Светлый фон

– Прошу прощения, мисс! – окликнула ее Мёрси, пробегая мимо со шваброй, метлой и ведром в руках. Элизабет бросилась ей на помощь, но та, смеясь, отмахнулась.

Она была первой служанкой, которую Натаниэль согласился нанять. В те изматывающие дни он отказывался рассматривать любые кандидатуры на эту роль, однако Элизабет отследила Мёрси по записям из Ледгейта и привела ее прямиком к его больничной койке, где та решительно заявила:

– Мне не привыкать к людям, кричащим по ночам, и я не собираюсь вас за это осуждать.

Она въехала вечером того же дня.

– Пожалуйста, зови меня Элизабет! – крикнула она вслед Мёрси прежде, чем та исчезла за углом. Элизабет пыталась объяснить ей, почему она чувствовала себя так странно, когда кто-то ее возраста называл ее «мисс». В то же время в глубине души она понимала: правда состояла в том, что это обращение напоминало ей о Сайласе.

Вместо того чтобы пойти прямиком в спальню, Элизабет побрела вдоль коридора и свернула за угол, к когда-то закрытой на замок, но теперь приоткрытой двери в комнату, в которой они совершали призыв. Она просунула голову, оглядывая коробки и мебель, скопившиеся внутри. Неожиданно для самой себя девушка отодвинула в сторону стулья и скатала ковер, открывая нарисованную на полу пентаграмму.

Они с Натаниэлем провели здесь бесчисленные ночи, пока он выздоравливал и не мог пройти больше нескольких шагов за раз, но все же настаивал на этих путешествиях вдоль коридора. Вместе, снова и снова, они зажигали свечи. Ночь за ночью они произносили настоящее имя Сайласа.

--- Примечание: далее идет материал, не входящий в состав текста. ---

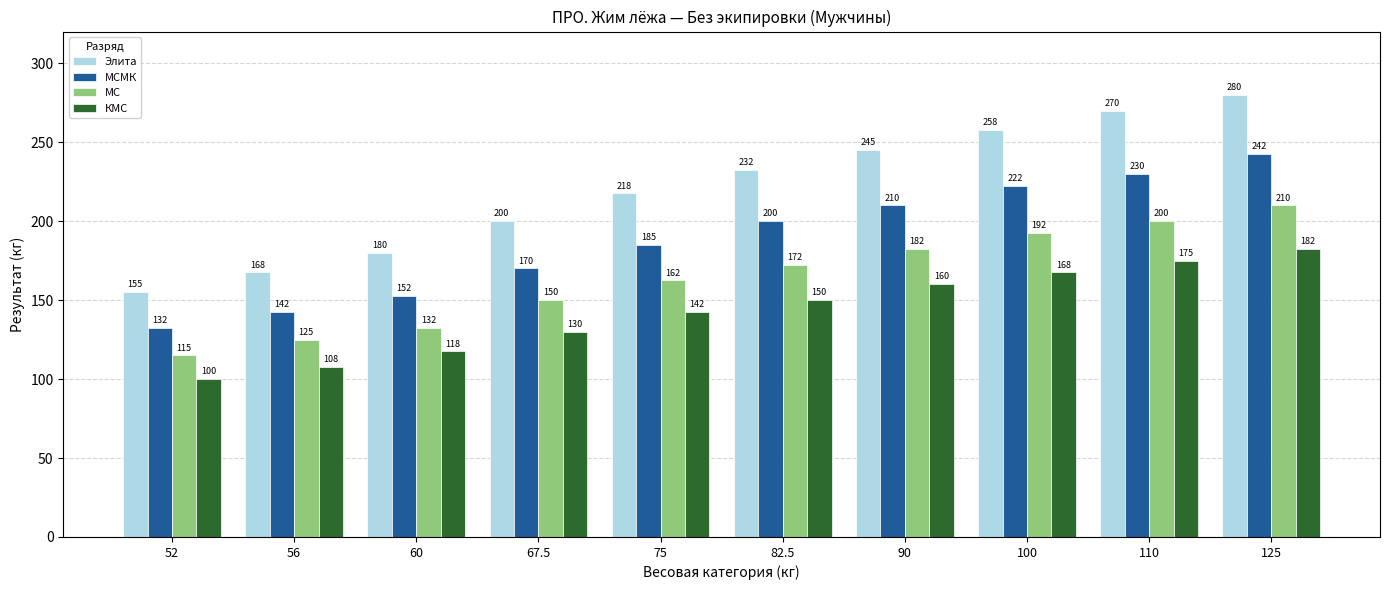

What is the sum of the КМС values at 110 and 60?

292.5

И каждый раз ни дуновения ветра в ответ, ни шороха занавесок на окнах, ни дрожащего пламени свеч.

Они никогда не признавали вслух тот факт, что Сайласа больше нет. Она решила, что это осознание придет позже само собой. Однако однажды Мёрси понадобилось перетащить пару коробок, и так случилось, что она переставила их именно сюда. За ними последовали другие коробки, к которым присоединились разные мелочи. Недели пролетали, пока Элизабет не заметила, как кардинально поменялась эта комната.

Так вот каково это – терять кого-то? Боль, которая никогда не уйдет, а просто скроется где-то внутри.

С задумчивым видом она ставила наполовину сожженные опрокинутые свечи обратно на свои места. Пальцами прошлась по бороздкам пентаграммы. Ей до сих пор было больно от осознания того, что после Сайласа не осталось ни могилы, ни памятника. Эта вырезанная пентаграмма на полу – единственное напоминание о нем, которое осталось. В каком-то смысле казалось, будто его никогда и не было.

Следовало обсудить это с Натаниэлем. Возможно, вместе они могли бы что-то придумать. Ее посетила мысль о том, что ее избраннику было бы легче, если бы у него имелось место, куда он мог бы приходить или оставлять цветы время от времени.